Our study is unique in that it evaluated a well-defined, homogeneous, stimulation-naïve group of patients with unilateral neuropathic leg pain in a double-blind crossover design. Patients, main investigators, and assessors were blinded. The study was sufficiently powered to produce a robust effect size. Despite the length of time needed to include patients, we were able to complete enrollment according to the a priori sample size calculation. The trial to implant ratio (84%) fell within the ranges reported in other RCTs (75–94%) [4,5,6, 15]. Furthermore, our attrition rate (19%) falls within the accepted quality requirements for neurostimulation studies (less than 20%) [25].

A limitation of the study is that we did not ask patients the reason for their preference for stimulation. Furthermore, the generalizability of the results of this study may be limited by the low number of patients with FBSS and predominant unilateral neuropathic leg pain. The majority of them either had a larger back pain component and/or radiation to both legs. We found that the pain scores in the washout period for both strategies did not return to baseline. We do not think this influenced our results, as the possible bias is minimized by the crossover design.

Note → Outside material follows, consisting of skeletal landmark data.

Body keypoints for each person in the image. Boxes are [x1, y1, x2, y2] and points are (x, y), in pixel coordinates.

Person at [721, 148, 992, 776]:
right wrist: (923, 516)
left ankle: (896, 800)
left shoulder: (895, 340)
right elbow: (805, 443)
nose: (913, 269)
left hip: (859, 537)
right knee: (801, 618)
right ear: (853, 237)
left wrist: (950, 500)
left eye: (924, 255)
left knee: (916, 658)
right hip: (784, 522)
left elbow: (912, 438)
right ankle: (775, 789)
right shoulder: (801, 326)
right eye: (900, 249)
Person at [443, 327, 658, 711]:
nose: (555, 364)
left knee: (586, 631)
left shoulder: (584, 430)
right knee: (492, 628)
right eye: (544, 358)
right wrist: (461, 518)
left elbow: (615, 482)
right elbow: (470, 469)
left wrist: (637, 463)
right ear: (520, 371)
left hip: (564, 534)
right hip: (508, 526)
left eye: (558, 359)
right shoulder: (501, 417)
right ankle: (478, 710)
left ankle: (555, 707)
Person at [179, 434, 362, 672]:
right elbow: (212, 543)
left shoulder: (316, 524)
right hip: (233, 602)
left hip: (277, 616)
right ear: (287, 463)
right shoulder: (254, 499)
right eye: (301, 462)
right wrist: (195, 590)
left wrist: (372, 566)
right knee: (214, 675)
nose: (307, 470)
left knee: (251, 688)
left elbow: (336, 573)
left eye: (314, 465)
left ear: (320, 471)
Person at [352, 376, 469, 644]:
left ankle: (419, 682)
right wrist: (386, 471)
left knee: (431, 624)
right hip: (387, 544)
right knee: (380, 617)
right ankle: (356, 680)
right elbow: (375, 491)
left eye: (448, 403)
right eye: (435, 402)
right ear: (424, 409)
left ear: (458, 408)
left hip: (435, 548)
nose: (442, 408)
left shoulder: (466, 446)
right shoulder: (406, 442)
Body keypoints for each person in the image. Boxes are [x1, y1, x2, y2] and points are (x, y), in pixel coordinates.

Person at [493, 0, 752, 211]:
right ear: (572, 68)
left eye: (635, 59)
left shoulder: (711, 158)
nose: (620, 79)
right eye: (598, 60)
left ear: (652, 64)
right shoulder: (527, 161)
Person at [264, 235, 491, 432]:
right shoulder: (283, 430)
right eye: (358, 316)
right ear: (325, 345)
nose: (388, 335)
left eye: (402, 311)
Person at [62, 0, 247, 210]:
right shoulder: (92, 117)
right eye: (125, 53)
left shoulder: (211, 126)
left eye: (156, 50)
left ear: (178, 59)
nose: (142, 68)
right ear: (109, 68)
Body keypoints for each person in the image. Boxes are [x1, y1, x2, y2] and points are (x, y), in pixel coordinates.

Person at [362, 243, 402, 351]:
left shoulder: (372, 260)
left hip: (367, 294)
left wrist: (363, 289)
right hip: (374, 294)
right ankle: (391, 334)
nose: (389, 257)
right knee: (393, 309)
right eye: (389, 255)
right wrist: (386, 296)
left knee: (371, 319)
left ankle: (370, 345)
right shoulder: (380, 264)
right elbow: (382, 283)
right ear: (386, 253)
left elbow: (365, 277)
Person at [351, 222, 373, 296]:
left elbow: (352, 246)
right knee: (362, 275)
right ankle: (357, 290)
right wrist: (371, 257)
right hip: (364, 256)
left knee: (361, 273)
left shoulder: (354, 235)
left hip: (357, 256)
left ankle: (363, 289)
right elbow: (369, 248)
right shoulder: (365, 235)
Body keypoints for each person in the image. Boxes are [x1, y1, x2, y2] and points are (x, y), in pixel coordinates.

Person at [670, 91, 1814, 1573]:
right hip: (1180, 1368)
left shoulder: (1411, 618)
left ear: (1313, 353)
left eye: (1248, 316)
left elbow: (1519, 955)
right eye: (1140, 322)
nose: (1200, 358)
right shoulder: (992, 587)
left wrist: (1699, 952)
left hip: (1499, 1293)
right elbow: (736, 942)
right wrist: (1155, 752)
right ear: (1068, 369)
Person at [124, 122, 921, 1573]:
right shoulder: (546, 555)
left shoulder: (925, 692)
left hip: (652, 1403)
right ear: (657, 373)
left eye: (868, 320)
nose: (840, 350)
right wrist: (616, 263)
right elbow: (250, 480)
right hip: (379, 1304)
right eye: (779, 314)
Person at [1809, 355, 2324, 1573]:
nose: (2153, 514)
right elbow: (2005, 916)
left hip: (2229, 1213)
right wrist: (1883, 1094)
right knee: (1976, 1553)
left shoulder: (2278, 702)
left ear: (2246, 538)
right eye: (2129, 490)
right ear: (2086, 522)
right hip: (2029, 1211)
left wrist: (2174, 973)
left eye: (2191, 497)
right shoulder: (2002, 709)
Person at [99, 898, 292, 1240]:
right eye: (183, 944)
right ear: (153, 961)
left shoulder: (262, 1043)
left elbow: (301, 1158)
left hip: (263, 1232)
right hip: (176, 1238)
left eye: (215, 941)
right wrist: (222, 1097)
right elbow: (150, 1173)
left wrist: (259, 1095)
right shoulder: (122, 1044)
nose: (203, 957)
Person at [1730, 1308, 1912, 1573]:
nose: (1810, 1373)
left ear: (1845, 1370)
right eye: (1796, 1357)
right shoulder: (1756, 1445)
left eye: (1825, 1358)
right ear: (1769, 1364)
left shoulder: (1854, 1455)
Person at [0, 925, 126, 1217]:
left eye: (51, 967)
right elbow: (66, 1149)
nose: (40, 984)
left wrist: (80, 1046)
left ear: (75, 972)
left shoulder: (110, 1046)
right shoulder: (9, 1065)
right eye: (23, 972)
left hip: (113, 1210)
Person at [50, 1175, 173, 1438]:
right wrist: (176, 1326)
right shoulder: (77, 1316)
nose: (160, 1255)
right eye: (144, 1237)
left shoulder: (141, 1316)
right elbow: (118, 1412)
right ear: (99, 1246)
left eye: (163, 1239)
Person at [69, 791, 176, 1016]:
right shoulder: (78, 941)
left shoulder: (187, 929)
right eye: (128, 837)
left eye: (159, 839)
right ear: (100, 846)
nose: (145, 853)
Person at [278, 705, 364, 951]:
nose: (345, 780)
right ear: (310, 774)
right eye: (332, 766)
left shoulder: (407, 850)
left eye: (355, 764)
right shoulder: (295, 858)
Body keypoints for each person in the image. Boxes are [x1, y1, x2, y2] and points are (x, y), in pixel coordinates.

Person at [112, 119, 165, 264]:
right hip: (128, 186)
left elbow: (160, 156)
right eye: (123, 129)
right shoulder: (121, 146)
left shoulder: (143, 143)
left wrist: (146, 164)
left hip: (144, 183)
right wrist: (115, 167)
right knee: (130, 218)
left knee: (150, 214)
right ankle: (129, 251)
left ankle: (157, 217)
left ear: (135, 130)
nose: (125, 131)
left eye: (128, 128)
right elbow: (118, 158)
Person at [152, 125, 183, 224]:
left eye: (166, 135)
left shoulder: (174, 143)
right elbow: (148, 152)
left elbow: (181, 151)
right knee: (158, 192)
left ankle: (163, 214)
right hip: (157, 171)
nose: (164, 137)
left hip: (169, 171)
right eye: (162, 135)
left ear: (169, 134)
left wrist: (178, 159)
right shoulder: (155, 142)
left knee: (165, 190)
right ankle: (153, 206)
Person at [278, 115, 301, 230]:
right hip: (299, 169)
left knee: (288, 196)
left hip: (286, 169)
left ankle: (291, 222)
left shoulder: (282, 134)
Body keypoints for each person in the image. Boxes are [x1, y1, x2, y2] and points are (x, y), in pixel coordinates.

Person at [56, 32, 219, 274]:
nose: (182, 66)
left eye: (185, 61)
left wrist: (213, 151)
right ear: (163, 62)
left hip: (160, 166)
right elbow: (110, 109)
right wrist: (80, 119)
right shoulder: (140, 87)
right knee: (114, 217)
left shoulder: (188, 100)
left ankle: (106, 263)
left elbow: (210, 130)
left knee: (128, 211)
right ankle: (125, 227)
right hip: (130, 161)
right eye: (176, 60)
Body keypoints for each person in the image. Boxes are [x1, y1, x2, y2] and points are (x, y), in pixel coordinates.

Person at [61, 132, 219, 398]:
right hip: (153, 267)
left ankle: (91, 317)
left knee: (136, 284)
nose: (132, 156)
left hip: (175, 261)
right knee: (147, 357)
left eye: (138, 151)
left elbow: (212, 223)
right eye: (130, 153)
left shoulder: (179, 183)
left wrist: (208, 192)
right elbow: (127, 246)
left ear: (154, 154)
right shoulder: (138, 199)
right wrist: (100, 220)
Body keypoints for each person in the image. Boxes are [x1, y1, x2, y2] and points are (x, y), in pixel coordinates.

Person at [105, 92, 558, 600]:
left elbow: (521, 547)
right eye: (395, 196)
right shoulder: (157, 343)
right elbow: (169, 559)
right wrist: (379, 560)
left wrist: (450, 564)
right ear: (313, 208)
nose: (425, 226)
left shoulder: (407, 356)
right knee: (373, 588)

We conclude that a 1000 Hz strategy is equally effective for pain suppression as a 30 Hz strategy, in this population of patients with FBSS with unilateral neuropathic leg pain, at the end of the crossover period.

In the long term, pain suppression and quality of life showed statistically and clinically relevant improvements at 1 month that are sustained through to 12 months. Patients also reported an improvement in sleep and satisfaction with the therapy.

On the basis of the large effect size found, we would recommend further comparative studies in well-defined patient groups and indications, evaluating the optimal SCS strategy for chronic pain, with more focus on factors that influence patient preference.